Mr. Denham: With the leave of the House, I shall reply very briefly to the debate. The hon. Members for Beaconsfield (Mr. Grieve) and for Bermondsey (Simon Hughes) will not mind my saying that the fact that other hon. Members have contributed to this evening's debate is welcome. As the hon. Member for Beaconsfield said, subject to the outcome of any Division tonight, the Bill will be discussed in another place.

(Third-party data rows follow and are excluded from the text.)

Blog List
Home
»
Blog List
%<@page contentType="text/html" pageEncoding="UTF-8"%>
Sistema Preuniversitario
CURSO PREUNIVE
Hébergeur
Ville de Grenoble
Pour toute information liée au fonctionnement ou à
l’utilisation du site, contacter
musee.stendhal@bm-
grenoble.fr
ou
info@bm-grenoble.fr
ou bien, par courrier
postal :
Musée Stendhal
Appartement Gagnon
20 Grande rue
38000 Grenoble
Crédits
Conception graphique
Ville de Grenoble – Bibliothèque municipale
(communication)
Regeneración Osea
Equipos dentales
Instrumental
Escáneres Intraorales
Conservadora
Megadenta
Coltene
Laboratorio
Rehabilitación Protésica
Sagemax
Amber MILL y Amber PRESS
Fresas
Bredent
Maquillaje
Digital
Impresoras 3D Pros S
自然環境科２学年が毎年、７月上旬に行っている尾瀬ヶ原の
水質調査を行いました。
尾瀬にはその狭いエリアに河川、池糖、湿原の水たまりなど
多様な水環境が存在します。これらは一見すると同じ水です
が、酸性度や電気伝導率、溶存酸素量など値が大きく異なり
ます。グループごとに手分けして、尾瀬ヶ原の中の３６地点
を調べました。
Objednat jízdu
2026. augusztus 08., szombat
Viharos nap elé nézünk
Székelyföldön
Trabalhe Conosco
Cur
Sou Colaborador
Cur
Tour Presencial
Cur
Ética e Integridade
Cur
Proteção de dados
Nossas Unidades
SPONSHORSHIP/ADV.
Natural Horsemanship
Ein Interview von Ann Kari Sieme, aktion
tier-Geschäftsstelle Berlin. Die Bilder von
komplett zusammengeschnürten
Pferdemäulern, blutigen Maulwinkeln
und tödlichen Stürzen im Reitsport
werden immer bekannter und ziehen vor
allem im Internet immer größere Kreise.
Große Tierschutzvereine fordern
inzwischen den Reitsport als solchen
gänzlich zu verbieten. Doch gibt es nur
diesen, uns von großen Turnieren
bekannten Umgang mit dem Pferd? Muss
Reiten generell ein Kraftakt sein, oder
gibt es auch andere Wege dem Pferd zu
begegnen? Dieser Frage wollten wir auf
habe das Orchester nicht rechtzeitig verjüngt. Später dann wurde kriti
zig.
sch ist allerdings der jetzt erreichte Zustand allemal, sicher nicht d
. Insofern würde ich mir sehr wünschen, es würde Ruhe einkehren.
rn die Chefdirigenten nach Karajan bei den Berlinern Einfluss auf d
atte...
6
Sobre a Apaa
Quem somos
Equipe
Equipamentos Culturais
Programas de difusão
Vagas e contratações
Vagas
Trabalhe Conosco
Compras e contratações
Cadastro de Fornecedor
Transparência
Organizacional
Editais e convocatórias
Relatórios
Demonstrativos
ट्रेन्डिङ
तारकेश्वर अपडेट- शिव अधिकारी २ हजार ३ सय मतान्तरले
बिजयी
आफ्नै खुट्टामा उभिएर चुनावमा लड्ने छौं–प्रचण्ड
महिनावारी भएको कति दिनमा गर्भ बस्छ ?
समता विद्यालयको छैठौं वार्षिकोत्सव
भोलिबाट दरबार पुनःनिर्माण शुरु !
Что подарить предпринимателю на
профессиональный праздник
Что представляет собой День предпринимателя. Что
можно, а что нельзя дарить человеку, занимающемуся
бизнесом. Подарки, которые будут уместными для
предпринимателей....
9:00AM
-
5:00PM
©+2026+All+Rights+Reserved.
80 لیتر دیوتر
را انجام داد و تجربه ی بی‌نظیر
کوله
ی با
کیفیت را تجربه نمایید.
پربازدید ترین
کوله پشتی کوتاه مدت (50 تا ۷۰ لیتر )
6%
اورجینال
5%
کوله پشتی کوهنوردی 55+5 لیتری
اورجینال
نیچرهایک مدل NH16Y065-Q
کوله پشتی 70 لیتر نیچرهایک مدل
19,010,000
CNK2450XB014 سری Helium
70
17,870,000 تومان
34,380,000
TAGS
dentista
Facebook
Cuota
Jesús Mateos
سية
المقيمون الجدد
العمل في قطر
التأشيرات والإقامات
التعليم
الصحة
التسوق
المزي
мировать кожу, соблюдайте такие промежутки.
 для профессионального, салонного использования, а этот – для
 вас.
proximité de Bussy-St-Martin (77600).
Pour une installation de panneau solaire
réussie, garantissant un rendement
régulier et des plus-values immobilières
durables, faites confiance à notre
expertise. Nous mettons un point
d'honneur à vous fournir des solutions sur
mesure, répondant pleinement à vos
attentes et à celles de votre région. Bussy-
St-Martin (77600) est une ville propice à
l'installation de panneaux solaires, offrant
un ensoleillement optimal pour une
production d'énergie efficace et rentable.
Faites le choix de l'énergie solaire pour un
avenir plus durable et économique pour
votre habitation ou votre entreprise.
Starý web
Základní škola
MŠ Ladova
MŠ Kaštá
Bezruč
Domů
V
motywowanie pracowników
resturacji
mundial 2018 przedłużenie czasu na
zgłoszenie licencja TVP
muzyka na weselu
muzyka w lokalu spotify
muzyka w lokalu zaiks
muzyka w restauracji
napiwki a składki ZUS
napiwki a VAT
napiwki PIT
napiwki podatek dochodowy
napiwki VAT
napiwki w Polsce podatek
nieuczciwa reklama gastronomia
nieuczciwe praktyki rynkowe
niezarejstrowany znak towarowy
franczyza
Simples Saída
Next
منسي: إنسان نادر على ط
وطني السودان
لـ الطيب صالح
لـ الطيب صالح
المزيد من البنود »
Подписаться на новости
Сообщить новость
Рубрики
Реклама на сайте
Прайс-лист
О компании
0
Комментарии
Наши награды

My hon. Friend the Member for Telford (David Wright) made the very important point, which we should always acknowledge in considering such legislation, that we are dealing with cultural and social problems, and legislation can only ever represent one part of our strategy for dealing with the underlying difficulties that have been with us for several hundred years, as the hon. Member for Southwark, North and Bermondsey said. During this debate, the hon. Member for Southwark, North and Bermondsey asked us not only to understand that the problems have existed for 500 years, but to anticipate that they might all be resolved in the next 18 months; therefore, the legislation will be needed for no longer than that.